### YOUR GOAL
Reproduce word for word the lines of the data below, starting at the line that contains "pose: elev=42.9 azim=101.1" and stopping after the line that contains "Dot at: (219, 233)".

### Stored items

• • • • • • •

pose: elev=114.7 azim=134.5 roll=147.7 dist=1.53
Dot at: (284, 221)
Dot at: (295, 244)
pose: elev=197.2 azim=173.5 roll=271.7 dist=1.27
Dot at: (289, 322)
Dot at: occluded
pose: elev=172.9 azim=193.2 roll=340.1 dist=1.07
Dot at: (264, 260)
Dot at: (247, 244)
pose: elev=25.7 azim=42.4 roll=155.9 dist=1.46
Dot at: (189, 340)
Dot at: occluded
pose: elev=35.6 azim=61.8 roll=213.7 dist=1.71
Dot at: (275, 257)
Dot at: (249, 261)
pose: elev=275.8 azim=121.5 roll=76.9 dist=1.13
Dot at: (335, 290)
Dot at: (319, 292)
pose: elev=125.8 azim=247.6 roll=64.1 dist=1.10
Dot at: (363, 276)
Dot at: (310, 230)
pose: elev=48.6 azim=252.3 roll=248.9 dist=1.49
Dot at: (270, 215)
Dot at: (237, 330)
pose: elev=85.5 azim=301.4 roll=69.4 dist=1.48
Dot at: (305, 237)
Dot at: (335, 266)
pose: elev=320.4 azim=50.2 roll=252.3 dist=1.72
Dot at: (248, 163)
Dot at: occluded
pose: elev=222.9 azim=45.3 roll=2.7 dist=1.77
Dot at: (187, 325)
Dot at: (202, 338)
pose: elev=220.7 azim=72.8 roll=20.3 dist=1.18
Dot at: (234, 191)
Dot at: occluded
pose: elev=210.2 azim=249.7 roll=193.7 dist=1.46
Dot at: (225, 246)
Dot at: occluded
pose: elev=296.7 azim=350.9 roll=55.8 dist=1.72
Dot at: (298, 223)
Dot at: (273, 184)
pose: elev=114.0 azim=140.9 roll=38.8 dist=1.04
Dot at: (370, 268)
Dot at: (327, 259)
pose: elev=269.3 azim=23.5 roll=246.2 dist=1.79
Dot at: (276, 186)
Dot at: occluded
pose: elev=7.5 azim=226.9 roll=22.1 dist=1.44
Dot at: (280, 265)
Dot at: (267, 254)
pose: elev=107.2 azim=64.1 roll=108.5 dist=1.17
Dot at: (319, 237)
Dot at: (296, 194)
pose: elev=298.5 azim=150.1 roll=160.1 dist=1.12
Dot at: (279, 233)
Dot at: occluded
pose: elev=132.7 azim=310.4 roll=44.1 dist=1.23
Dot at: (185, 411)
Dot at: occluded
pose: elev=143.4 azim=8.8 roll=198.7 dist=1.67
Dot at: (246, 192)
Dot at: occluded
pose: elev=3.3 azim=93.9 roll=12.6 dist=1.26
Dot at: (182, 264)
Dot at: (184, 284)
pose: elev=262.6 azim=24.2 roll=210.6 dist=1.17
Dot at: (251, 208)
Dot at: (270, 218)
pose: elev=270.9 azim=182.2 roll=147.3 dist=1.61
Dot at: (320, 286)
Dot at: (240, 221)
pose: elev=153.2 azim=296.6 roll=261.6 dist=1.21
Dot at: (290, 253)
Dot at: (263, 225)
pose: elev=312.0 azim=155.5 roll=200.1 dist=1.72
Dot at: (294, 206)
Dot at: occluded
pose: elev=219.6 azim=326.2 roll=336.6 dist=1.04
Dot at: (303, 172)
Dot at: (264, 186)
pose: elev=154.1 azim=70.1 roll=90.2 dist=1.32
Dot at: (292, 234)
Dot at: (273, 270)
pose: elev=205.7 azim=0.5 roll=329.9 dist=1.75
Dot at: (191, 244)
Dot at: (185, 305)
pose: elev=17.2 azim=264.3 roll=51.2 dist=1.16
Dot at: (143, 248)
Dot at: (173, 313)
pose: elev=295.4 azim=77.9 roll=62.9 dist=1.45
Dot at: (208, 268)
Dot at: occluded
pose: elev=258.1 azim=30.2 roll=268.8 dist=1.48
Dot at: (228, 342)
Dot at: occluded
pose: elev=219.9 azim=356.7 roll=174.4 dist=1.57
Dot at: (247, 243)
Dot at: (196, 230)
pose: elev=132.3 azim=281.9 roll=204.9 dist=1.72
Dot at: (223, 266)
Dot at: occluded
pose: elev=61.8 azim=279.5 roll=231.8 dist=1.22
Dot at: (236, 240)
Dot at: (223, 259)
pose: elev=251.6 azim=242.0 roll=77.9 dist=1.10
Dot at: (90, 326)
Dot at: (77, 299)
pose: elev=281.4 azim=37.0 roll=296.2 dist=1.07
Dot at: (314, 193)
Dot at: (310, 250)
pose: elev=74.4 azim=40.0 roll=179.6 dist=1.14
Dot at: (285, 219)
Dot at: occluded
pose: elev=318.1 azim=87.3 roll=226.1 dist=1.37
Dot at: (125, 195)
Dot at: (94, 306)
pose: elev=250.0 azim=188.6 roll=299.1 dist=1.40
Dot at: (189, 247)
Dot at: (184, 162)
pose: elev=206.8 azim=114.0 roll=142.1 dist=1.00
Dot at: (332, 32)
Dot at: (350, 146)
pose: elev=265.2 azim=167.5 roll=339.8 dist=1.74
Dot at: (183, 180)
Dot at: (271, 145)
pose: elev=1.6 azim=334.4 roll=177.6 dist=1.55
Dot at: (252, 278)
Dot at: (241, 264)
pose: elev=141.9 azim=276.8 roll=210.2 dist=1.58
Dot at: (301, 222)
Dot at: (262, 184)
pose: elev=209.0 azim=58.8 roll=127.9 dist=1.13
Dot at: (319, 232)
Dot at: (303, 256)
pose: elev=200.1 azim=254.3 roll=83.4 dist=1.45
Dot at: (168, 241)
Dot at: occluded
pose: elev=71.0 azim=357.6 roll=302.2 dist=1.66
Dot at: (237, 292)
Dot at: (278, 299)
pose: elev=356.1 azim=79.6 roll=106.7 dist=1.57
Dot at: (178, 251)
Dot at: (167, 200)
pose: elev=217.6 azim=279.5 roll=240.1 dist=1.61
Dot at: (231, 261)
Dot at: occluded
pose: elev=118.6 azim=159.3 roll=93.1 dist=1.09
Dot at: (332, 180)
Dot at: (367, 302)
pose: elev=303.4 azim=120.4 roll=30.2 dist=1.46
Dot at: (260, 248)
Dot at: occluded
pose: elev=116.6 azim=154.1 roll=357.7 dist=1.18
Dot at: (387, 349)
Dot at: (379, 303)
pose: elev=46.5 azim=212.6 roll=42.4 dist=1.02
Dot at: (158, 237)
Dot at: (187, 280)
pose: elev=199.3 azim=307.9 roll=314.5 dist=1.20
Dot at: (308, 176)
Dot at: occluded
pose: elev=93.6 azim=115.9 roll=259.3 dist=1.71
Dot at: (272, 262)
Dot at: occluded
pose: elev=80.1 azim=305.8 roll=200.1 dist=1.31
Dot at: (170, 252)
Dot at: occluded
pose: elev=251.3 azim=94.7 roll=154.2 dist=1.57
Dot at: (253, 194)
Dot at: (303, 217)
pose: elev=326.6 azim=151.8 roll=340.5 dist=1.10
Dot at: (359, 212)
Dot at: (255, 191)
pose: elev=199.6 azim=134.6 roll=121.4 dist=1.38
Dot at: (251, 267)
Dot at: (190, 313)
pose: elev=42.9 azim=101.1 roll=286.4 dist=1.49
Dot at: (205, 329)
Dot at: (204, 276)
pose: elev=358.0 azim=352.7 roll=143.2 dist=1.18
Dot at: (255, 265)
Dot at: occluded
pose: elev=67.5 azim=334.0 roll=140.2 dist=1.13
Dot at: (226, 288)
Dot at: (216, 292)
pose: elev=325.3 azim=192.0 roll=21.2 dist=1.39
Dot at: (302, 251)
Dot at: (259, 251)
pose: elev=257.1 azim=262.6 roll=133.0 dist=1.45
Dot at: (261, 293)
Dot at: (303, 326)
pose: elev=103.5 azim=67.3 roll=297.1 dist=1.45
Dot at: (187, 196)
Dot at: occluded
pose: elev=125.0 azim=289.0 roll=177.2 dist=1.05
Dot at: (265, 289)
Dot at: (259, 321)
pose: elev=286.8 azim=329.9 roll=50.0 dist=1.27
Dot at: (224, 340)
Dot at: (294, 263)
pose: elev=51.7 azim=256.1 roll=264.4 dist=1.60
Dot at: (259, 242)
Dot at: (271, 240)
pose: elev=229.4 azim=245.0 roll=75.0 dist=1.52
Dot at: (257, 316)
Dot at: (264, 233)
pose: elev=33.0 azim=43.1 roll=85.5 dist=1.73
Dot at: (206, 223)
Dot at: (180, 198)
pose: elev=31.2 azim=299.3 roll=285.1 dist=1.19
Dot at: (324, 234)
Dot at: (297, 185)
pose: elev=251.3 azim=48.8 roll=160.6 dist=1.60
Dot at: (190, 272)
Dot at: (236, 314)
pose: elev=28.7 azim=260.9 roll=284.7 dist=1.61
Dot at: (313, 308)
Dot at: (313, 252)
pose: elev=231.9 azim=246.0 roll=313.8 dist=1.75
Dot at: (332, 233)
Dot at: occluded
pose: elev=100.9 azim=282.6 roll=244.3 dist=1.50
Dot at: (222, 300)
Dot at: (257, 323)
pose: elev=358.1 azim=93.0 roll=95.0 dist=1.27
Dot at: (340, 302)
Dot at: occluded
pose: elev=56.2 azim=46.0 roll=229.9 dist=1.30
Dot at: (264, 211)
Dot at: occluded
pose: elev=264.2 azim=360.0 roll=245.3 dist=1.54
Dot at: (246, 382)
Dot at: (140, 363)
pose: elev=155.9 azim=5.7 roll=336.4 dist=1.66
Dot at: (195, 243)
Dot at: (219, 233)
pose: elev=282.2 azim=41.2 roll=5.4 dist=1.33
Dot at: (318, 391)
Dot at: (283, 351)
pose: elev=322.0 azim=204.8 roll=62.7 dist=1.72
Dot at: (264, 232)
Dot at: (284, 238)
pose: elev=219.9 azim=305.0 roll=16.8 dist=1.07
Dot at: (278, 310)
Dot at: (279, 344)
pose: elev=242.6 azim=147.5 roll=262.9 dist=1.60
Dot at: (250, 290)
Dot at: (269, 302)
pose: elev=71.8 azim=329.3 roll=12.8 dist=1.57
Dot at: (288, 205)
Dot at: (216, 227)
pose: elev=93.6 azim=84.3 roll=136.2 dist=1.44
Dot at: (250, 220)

• • • • • • •

### SOLUTION TO THIS PROBLEM
pose: elev=42.9 azim=101.1 roll=286.4 dist=1.49
Dot at: (205, 329)
Dot at: (204, 276)
pose: elev=358.0 azim=352.7 roll=143.2 dist=1.18
Dot at: (255, 265)
Dot at: occluded
pose: elev=67.5 azim=334.0 roll=140.2 dist=1.13
Dot at: (226, 288)
Dot at: (216, 292)
pose: elev=325.3 azim=192.0 roll=21.2 dist=1.39
Dot at: (302, 251)
Dot at: (259, 251)
pose: elev=257.1 azim=262.6 roll=133.0 dist=1.45
Dot at: (261, 293)
Dot at: (303, 326)
pose: elev=103.5 azim=67.3 roll=297.1 dist=1.45
Dot at: (187, 196)
Dot at: occluded
pose: elev=125.0 azim=289.0 roll=177.2 dist=1.05
Dot at: (265, 289)
Dot at: (259, 321)
pose: elev=286.8 azim=329.9 roll=50.0 dist=1.27
Dot at: (224, 340)
Dot at: (294, 263)
pose: elev=51.7 azim=256.1 roll=264.4 dist=1.60
Dot at: (259, 242)
Dot at: (271, 240)
pose: elev=229.4 azim=245.0 roll=75.0 dist=1.52
Dot at: (257, 316)
Dot at: (264, 233)
pose: elev=33.0 azim=43.1 roll=85.5 dist=1.73
Dot at: (206, 223)
Dot at: (180, 198)
pose: elev=31.2 azim=299.3 roll=285.1 dist=1.19
Dot at: (324, 234)
Dot at: (297, 185)
pose: elev=251.3 azim=48.8 roll=160.6 dist=1.60
Dot at: (190, 272)
Dot at: (236, 314)
pose: elev=28.7 azim=260.9 roll=284.7 dist=1.61
Dot at: (313, 308)
Dot at: (313, 252)
pose: elev=231.9 azim=246.0 roll=313.8 dist=1.75
Dot at: (332, 233)
Dot at: occluded
pose: elev=100.9 azim=282.6 roll=244.3 dist=1.50
Dot at: (222, 300)
Dot at: (257, 323)
pose: elev=358.1 azim=93.0 roll=95.0 dist=1.27
Dot at: (340, 302)
Dot at: occluded
pose: elev=56.2 azim=46.0 roll=229.9 dist=1.30
Dot at: (264, 211)
Dot at: occluded
pose: elev=264.2 azim=360.0 roll=245.3 dist=1.54
Dot at: (246, 382)
Dot at: (140, 363)
pose: elev=155.9 azim=5.7 roll=336.4 dist=1.66
Dot at: (195, 243)
Dot at: (219, 233)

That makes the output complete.